Keeping "moneyed interests from buying our elections and/or our elected" is totally unrealistic. The intimate connection between money & political power is global & as old as civilization. Developing suburbs has been a route to fortune for lots of people pretty much since the construction of the freeway network after WW2. People will continue to push government to support the construction of suburbs so long as the opportunities to make lots of money are still there. I don't see things going the other way until there's a paradigm for equivalent opportunities in urban development, combined with a collective decision for government to stop supporting suburban development. That will likely have to occur at the state or even federal level because local politicians are usually all too susceptible to pressure from wealthy developers.
Cities died as an unintended consequence of personal vehicles, suburban development, and shopping malls. A generational change in leadership won't revitalize cities as long as they are dirty, dangerous, and expensive.
Generalizations are dangerous, but we all do it. I have found that my parent's generation still view cities as dangerous, dirty and decaying. My father refused to come into Philadelphia, even though I lived in a great neighborhood. The term we are always planning for the last wars couldn't be more aprapo (sic). Even though most people in history were born in cities, American Boomers till see the burbs as the only place to raise kids. On the other side, cities have done a poor job at making city living more enjoyable. Crime, noise, and lack of regard for private property make it difficult to fully embrace city living, though I live in the Center City Philadelphia. It may indeed take a full generation for cities to come into their own right, but today's policy will have a direct effect on the speed of this transition.
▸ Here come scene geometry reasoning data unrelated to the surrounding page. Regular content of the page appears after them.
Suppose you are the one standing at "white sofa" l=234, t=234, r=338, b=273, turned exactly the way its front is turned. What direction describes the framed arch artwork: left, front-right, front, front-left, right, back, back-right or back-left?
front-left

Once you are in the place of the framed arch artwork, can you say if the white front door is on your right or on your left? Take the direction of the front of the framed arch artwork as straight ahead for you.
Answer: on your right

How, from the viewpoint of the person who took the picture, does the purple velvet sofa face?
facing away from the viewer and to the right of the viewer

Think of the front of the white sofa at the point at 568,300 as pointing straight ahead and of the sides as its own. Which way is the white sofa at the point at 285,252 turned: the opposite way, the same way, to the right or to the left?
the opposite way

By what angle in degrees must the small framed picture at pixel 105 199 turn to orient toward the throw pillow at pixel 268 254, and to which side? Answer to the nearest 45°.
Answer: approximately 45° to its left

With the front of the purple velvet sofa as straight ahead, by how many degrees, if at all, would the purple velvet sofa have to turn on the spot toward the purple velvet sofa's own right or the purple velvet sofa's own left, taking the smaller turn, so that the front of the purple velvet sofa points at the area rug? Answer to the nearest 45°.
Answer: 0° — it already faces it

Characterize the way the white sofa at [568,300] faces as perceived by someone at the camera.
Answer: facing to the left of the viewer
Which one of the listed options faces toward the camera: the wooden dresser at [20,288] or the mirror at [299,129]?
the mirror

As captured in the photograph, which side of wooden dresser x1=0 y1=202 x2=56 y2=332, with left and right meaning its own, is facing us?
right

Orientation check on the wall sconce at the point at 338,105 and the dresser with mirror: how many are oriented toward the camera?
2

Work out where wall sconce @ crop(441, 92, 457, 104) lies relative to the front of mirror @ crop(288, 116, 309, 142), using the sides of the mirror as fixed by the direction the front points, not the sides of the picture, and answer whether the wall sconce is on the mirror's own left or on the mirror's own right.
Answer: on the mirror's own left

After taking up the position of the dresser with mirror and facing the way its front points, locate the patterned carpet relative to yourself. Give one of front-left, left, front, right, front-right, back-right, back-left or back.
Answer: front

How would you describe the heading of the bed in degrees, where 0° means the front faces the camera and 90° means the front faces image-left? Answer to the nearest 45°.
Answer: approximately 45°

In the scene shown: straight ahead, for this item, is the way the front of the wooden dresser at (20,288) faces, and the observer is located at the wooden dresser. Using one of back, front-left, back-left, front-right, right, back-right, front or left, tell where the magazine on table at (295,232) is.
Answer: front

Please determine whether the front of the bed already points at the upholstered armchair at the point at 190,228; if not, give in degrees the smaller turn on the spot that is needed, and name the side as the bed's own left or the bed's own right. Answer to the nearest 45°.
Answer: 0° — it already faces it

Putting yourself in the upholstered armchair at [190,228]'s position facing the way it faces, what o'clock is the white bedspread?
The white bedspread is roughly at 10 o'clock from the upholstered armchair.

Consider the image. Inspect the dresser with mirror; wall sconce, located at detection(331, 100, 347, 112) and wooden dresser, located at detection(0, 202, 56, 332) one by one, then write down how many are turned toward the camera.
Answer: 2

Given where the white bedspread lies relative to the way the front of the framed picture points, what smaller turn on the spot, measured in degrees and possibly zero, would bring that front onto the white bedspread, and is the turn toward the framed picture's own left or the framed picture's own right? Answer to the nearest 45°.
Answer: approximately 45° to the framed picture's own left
Dead on. No puns implied or intended. We really need a change in government at all levels - but for this to occur, we need new people. To get new people, we need someone besides all the friends, relatives, business associates, etc. of the current people. However, it's going to take a little more than merely a generational shift. A change in generations will be a huge help. BUT if it moves from one generation of the current gang in control to the next generation of the same gang - we'll keep many of the same policies or at least get similar ones. We won't get change from that. We need a larger shift than that. We need to get the power out of ALL the entrenched - that includes not just the aged interests but the money interests too. Moving Gen X (who I'm starting to think will be largely passed over in favor of going directly to Gen Y if Boomers don't start letting go soon even for everything from government to employment) into power won't move out the money. So at least one question remains: how do we keep the moneyed interests from buying our elections and/or our elected? If we can't answer this question, things won't change...
If we really want a boom in city living, we've got to figure out how to keep folks from moving out of it when they get married and have children. I know a ton of folks who lived in the city in their 20's but left for suburbia as soon as they started their families.